L’entrée en vigueur prochaine du programme fédéral d’aide financière aux premiers acheteurs et la baisse des taux d’intérêt hypothécaires feraient encore grimper la température du marché résidentiel québécois, en particulier celui de la revente, estime le Mouvement Desjardins, dans une étude économique.

Jean-François Codère Jean-François Codère
La Presse

« Au Québec, les ventes demeurent fortes et la hausse annuelle des prix continue d’avoisiner 5 % », rappelle d’abord l’équipe d’économistes de Desjardins dans un bilan du marché résidentiel publié hier.

« Le nombre de ventes de propriétés augmentera d’environ 5 % cette année, fracassant un nouveau sommet », poursuit-on.

« Le nombre de transactions franchira le cap des 90 000 reventes. Le prix moyen dépassera la barre de 320 000 $ dans la province, une hausse de plus de 4 % pour la troisième année consécutive. »

Taux hypothécaires fixes à la baisse

Le principal carburant qui devrait permettre de maintenir ou d’augmenter la vitesse de croisière d’ici la fin de l’année est la pression à la baisse sur les taux d’intérêt.

Conflits commerciaux, risque de Brexit « dur », baisse des taux d’intérêt directeurs américains et autres incertitudes économiques ont fait chuter les taux obligataires « et, par ricochet, les taux hypothécaires nord-américains », explique-t-on.

Les taux d’intérêt des obligations de 10 ans ont poursuivi leur descente au mois d’août, et d’autres baisses des taux hypothécaires ne peuvent être exclues prochainement.

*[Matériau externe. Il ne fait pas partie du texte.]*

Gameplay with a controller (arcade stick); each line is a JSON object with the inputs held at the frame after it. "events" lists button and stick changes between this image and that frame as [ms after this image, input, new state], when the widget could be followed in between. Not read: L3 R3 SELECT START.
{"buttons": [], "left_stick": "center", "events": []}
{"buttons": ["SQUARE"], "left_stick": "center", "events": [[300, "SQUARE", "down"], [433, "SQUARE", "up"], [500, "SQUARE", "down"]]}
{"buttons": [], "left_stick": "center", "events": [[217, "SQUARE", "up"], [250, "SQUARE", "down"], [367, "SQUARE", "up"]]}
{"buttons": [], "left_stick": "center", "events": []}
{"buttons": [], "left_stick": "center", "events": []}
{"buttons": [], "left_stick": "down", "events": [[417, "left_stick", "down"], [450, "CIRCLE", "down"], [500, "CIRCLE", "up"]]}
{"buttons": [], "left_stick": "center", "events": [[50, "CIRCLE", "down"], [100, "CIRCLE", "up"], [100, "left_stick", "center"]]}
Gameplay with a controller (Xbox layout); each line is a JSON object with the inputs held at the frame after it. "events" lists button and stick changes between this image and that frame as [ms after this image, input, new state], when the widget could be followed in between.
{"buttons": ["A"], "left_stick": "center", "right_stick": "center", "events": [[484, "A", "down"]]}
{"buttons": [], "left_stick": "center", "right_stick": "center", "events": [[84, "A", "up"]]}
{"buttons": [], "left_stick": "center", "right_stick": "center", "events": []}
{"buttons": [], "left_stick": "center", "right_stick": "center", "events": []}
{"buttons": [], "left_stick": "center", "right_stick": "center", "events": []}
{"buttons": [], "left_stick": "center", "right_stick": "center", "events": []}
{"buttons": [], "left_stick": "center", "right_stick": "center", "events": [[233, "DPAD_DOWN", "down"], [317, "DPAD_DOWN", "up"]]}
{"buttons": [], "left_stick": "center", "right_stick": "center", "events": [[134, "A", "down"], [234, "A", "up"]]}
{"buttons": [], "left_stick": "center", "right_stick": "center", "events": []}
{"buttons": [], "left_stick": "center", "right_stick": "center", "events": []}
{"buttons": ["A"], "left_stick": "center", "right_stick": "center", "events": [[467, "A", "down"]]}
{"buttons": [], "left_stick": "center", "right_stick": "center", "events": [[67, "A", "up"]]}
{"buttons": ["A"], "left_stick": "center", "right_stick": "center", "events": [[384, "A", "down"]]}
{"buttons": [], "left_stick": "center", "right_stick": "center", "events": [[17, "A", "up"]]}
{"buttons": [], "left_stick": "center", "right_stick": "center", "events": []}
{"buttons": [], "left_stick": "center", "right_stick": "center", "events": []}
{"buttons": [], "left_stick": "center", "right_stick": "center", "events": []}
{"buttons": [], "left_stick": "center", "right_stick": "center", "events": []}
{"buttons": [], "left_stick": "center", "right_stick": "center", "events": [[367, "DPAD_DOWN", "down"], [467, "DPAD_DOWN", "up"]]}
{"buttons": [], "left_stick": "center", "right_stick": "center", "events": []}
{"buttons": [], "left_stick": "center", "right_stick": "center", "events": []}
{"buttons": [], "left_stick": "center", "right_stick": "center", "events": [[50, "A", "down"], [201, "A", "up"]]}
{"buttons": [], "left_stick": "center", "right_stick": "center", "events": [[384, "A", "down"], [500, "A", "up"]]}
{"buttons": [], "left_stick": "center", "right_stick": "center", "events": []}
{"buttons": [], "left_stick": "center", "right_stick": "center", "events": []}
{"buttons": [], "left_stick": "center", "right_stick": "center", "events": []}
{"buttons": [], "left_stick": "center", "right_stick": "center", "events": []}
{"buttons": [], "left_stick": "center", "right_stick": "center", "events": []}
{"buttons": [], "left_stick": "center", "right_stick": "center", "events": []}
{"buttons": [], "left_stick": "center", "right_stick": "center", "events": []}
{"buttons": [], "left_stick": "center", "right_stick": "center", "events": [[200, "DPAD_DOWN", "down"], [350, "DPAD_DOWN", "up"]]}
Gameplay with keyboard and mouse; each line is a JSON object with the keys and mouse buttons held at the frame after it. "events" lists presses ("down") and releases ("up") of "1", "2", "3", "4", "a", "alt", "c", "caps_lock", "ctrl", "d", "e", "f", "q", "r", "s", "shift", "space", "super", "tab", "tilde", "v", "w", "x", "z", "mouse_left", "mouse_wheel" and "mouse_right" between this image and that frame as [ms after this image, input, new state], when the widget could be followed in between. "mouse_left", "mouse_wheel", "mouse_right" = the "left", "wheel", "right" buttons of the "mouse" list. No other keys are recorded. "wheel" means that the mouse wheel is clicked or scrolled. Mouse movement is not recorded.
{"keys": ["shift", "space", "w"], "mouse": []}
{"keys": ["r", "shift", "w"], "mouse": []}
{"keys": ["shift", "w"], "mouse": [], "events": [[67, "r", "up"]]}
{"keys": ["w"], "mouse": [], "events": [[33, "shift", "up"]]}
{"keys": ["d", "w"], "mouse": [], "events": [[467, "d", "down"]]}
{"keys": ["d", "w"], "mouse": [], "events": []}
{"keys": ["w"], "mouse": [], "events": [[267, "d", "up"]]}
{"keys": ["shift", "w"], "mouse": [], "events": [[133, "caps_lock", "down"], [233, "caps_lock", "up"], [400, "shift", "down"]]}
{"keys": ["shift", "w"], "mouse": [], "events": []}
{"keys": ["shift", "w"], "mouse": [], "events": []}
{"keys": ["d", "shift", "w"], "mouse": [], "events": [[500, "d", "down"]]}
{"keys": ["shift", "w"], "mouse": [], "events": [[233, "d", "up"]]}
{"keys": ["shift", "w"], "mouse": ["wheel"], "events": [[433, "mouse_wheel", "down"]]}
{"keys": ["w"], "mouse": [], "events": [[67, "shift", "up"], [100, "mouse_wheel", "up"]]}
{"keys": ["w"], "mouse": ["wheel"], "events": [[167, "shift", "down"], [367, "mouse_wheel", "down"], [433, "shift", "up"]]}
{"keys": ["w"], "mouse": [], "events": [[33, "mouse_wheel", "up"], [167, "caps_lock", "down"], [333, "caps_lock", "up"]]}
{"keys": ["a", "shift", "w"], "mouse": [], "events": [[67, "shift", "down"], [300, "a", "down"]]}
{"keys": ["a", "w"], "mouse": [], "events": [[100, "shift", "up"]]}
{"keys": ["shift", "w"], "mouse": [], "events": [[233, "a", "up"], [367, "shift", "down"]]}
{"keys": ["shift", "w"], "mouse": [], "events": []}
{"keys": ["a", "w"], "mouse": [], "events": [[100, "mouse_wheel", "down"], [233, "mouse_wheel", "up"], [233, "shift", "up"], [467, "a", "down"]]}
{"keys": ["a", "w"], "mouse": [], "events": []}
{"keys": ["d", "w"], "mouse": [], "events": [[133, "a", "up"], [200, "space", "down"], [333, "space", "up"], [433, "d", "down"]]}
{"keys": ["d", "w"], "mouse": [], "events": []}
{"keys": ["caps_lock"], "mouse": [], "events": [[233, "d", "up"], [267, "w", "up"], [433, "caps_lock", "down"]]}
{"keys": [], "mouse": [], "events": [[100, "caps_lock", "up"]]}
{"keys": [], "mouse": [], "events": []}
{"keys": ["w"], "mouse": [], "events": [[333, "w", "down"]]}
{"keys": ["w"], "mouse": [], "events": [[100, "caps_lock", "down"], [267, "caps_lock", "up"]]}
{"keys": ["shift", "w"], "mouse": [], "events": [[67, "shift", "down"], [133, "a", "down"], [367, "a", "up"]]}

Extrait d’un bilan du marché résidentiel publié hier par Desjardins

Ces baisses ne devraient toutefois s’appliquer qu’aux prêts à taux fixe. Ceux à taux variable, dont la progression est directement liée au taux directeur de la Banque du Canada plutôt qu’aux obligations, ne seront probablement pas appelés à baisser à court terme, en raison de la vigueur de l’économie canadienne. En revanche, ils ne devraient pas augmenter non plus, comme on le croyait encore récemment.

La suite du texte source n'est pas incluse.